> [Record set]:
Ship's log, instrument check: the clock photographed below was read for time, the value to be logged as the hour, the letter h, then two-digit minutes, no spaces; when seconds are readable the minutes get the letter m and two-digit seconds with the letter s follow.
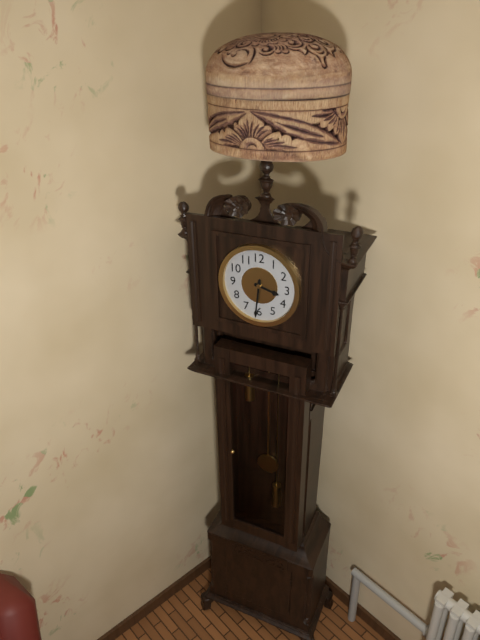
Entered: 3h31
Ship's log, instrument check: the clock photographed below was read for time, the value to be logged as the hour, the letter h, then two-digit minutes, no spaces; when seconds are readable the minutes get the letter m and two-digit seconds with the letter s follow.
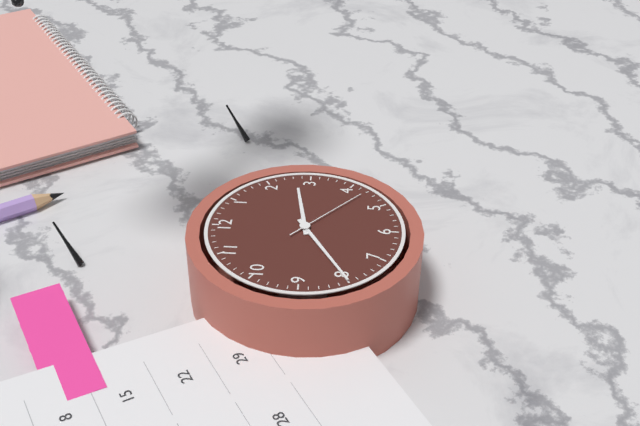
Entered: 2h40m22s
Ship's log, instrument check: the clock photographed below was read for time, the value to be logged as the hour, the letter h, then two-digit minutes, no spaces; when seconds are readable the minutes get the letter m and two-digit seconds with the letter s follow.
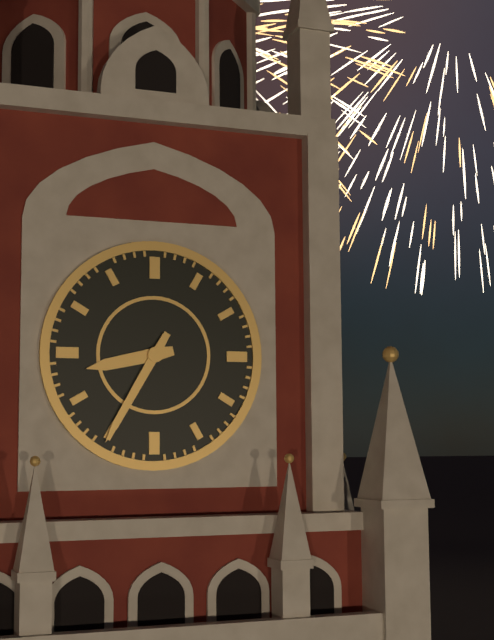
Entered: 8h35
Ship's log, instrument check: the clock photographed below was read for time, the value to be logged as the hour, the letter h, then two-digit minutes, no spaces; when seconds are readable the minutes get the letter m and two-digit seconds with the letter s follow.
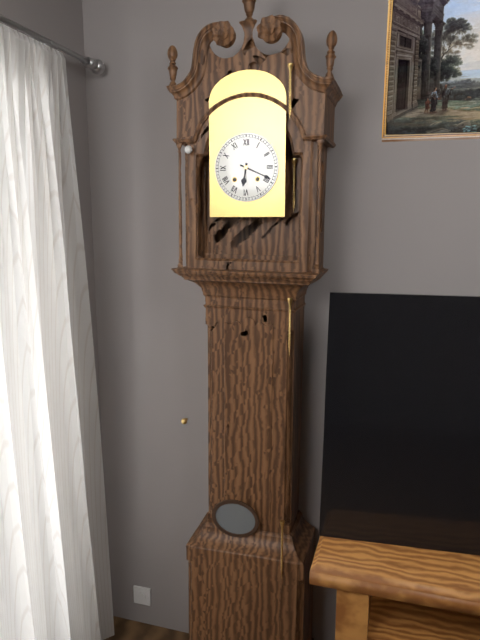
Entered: 6h19
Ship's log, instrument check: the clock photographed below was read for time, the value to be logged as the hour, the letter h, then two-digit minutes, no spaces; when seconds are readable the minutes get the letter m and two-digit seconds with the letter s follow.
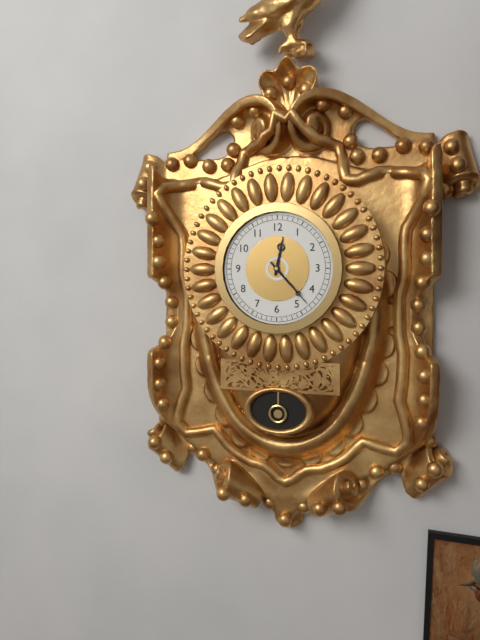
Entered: 12h23
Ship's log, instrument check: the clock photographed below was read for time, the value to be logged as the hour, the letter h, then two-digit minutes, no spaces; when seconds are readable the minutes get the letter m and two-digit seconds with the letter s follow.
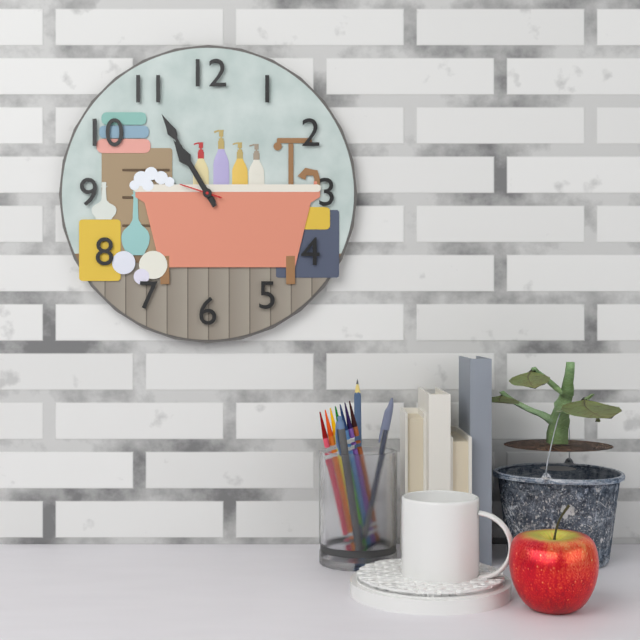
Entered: 10h55
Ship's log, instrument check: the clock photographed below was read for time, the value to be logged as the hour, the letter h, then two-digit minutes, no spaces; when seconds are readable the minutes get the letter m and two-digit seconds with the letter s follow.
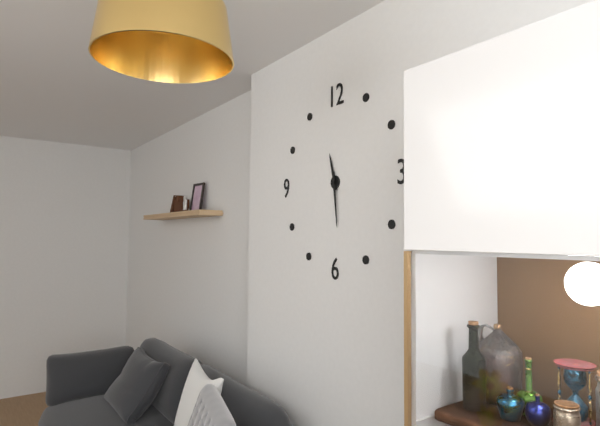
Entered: 11h29
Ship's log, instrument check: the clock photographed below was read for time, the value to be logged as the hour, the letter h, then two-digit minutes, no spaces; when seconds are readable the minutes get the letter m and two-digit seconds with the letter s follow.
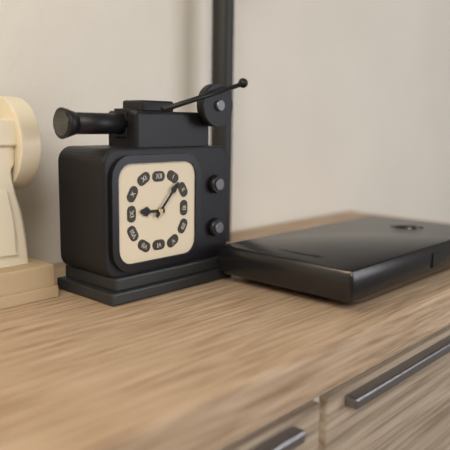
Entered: 9h07
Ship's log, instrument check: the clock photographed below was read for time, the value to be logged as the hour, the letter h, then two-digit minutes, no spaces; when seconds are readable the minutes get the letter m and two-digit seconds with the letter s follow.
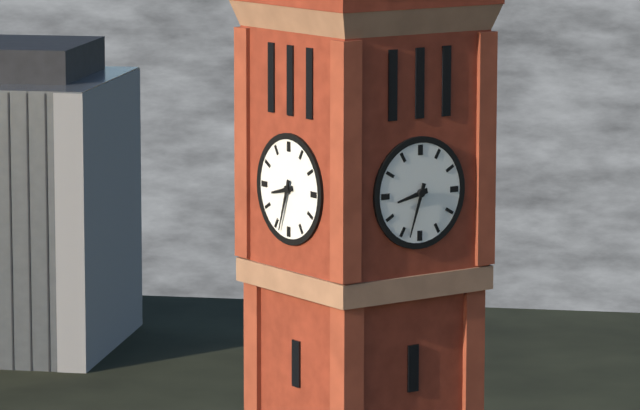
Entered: 8h33
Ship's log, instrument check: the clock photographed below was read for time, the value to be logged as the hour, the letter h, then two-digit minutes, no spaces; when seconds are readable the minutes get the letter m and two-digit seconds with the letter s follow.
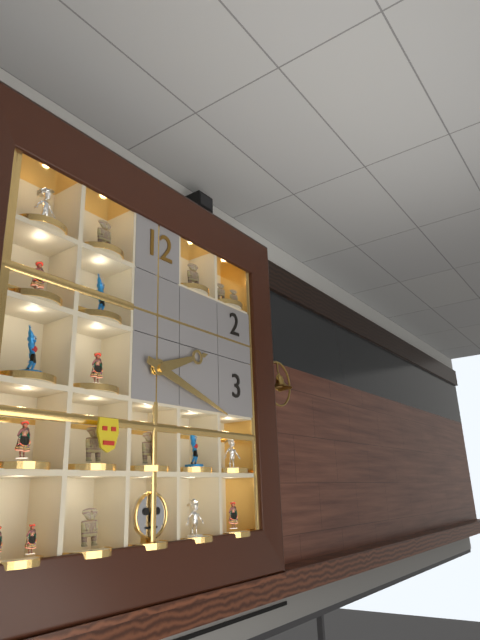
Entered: 2h18
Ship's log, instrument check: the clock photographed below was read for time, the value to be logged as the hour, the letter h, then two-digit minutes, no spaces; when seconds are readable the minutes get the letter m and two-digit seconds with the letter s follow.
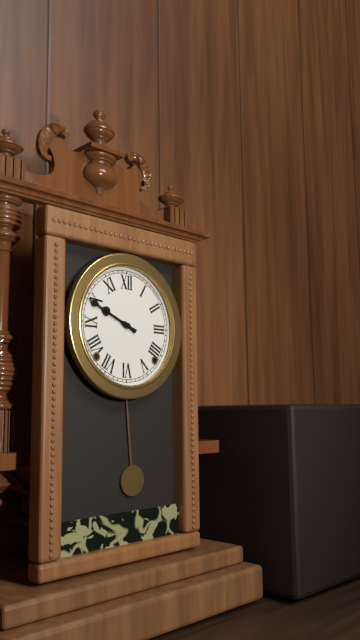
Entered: 9h49
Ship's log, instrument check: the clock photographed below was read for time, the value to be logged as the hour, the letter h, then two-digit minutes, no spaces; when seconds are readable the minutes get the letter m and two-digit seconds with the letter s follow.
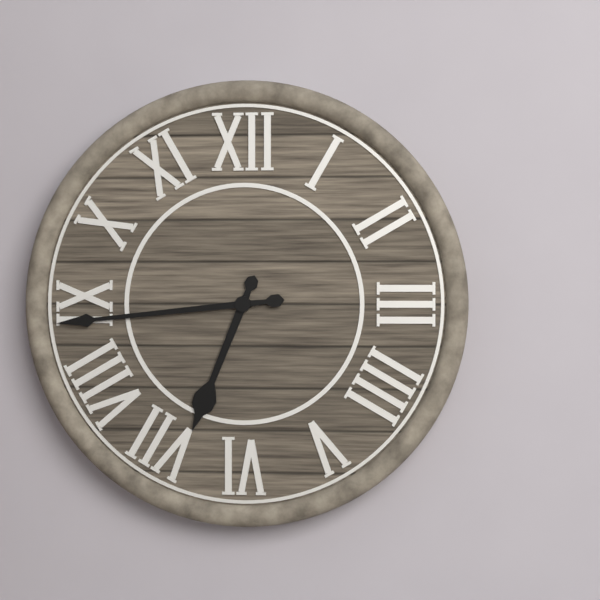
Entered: 6h44
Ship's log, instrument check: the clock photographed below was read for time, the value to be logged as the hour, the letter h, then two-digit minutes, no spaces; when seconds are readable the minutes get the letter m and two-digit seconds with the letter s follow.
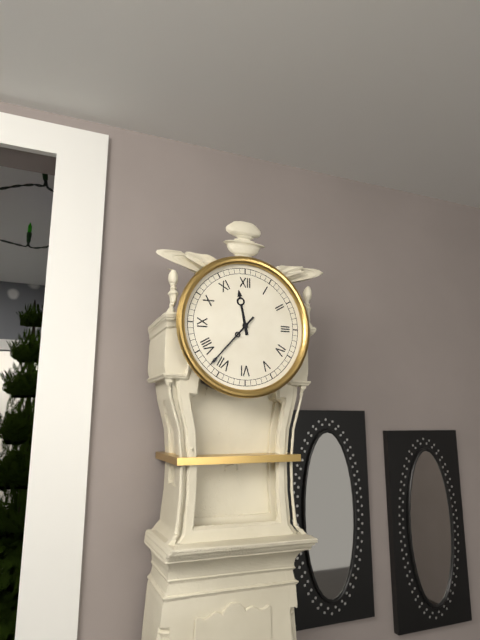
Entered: 11h37
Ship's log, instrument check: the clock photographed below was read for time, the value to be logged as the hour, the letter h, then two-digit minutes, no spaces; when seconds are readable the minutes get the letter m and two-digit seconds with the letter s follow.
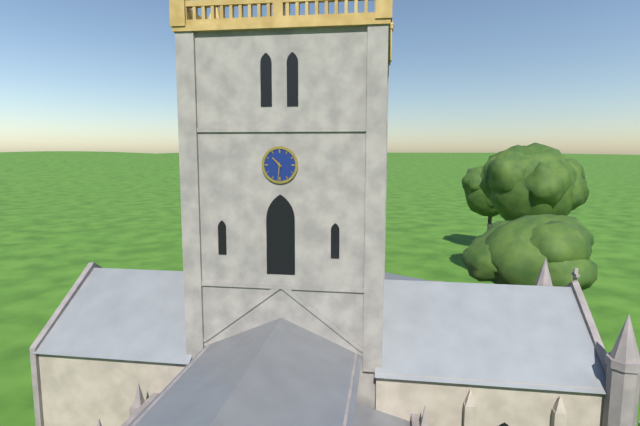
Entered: 10h31
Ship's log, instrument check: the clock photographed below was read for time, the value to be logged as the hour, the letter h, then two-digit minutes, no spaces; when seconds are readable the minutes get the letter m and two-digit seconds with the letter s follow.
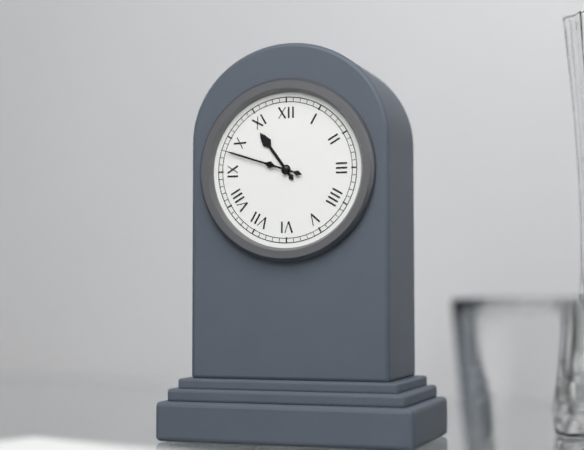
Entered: 10h48
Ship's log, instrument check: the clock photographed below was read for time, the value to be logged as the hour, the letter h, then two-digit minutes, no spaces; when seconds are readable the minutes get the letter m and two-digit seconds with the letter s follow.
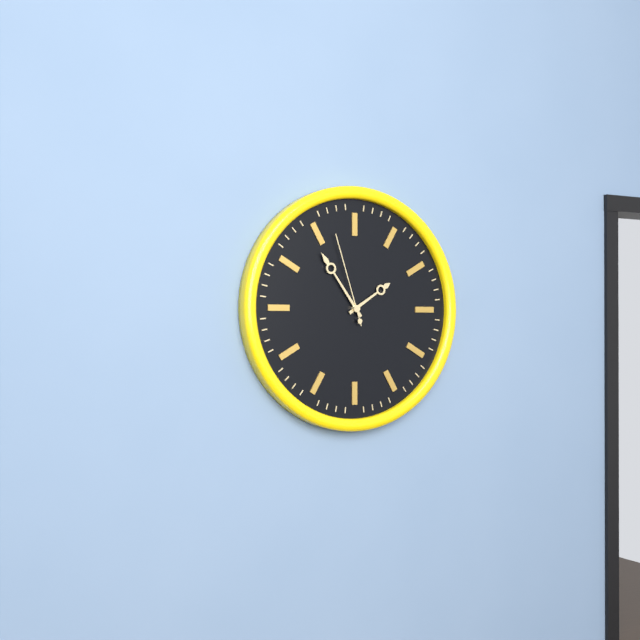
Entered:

> [Task goal]: Turn all the rows above into a numbered list with one line per item, leaving out blank lines and the pictures.

> [Exercise solution]:
1. Ship's log, instrument check: the clock photographed below was read for time, the value to be logged as the hour, the letter h, then two-digit minutes, no spaces; when seconds are readable the minutes get the letter m and two-digit seconds with the letter s follow.
2. Entered: 3h31
3. Ship's log, instrument check: the clock photographed below was read for time, the value to be logged as the hour, the letter h, then two-digit minutes, no spaces; when seconds are readable the minutes get the letter m and two-digit seconds with the letter s follow.
4. Entered: 2h40m22s
5. Ship's log, instrument check: the clock photographed below was read for time, the value to be logged as the hour, the letter h, then two-digit minutes, no spaces; when seconds are readable the minutes get the letter m and two-digit seconds with the letter s follow.
6. Entered: 8h35
7. Ship's log, instrument check: the clock photographed below was read for time, the value to be logged as the hour, the letter h, then two-digit minutes, no spaces; when seconds are readable the minutes get the letter m and two-digit seconds with the letter s follow.
8. Entered: 6h19
9. Ship's log, instrument check: the clock photographed below was read for time, the value to be logged as the hour, the letter h, then two-digit minutes, no spaces; when seconds are readable the minutes get the letter m and two-digit seconds with the letter s follow.
10. Entered: 12h23
11. Ship's log, instrument check: the clock photographed below was read for time, the value to be logged as the hour, the letter h, then two-digit minutes, no spaces; when seconds are readable the minutes get the letter m and two-digit seconds with the letter s follow.
12. Entered: 10h55
13. Ship's log, instrument check: the clock photographed below was read for time, the value to be logged as the hour, the letter h, then two-digit minutes, no spaces; when seconds are readable the minutes get the letter m and two-digit seconds with the letter s follow.
14. Entered: 11h29
15. Ship's log, instrument check: the clock photographed below was read for time, the value to be logged as the hour, the letter h, then two-digit minutes, no spaces; when seconds are readable the minutes get the letter m and two-digit seconds with the letter s follow.
16. Entered: 9h07
17. Ship's log, instrument check: the clock photographed below was read for time, the value to be logged as the hour, the letter h, then two-digit minutes, no spaces; when seconds are readable the minutes get the letter m and two-digit seconds with the letter s follow.
18. Entered: 8h33
19. Ship's log, instrument check: the clock photographed below was read for time, the value to be logged as the hour, the letter h, then two-digit minutes, no spaces; when seconds are readable the minutes get the letter m and two-digit seconds with the letter s follow.
20. Entered: 2h18
21. Ship's log, instrument check: the clock photographed below was read for time, the value to be logged as the hour, the letter h, then two-digit minutes, no spaces; when seconds are readable the minutes get the letter m and two-digit seconds with the letter s follow.
22. Entered: 9h49
23. Ship's log, instrument check: the clock photographed below was read for time, the value to be logged as the hour, the letter h, then two-digit minutes, no spaces; when seconds are readable the minutes get the letter m and two-digit seconds with the letter s follow.
24. Entered: 6h44
25. Ship's log, instrument check: the clock photographed below was read for time, the value to be logged as the hour, the letter h, then two-digit minutes, no spaces; when seconds are readable the minutes get the letter m and two-digit seconds with the letter s follow.
26. Entered: 11h37
27. Ship's log, instrument check: the clock photographed below was read for time, the value to be logged as the hour, the letter h, then two-digit minutes, no spaces; when seconds are readable the minutes get the letter m and two-digit seconds with the letter s follow.
28. Entered: 10h31
29. Ship's log, instrument check: the clock photographed below was read for time, the value to be logged as the hour, the letter h, then two-digit minutes, no spaces; when seconds are readable the minutes get the letter m and two-digit seconds with the letter s follow.
30. Entered: 10h48
31. Ship's log, instrument check: the clock photographed below was read for time, the value to be logged as the hour, the letter h, then two-digit minutes, no spaces; when seconds are readable the minutes get the letter m and two-digit seconds with the letter s follow.
32. Entered:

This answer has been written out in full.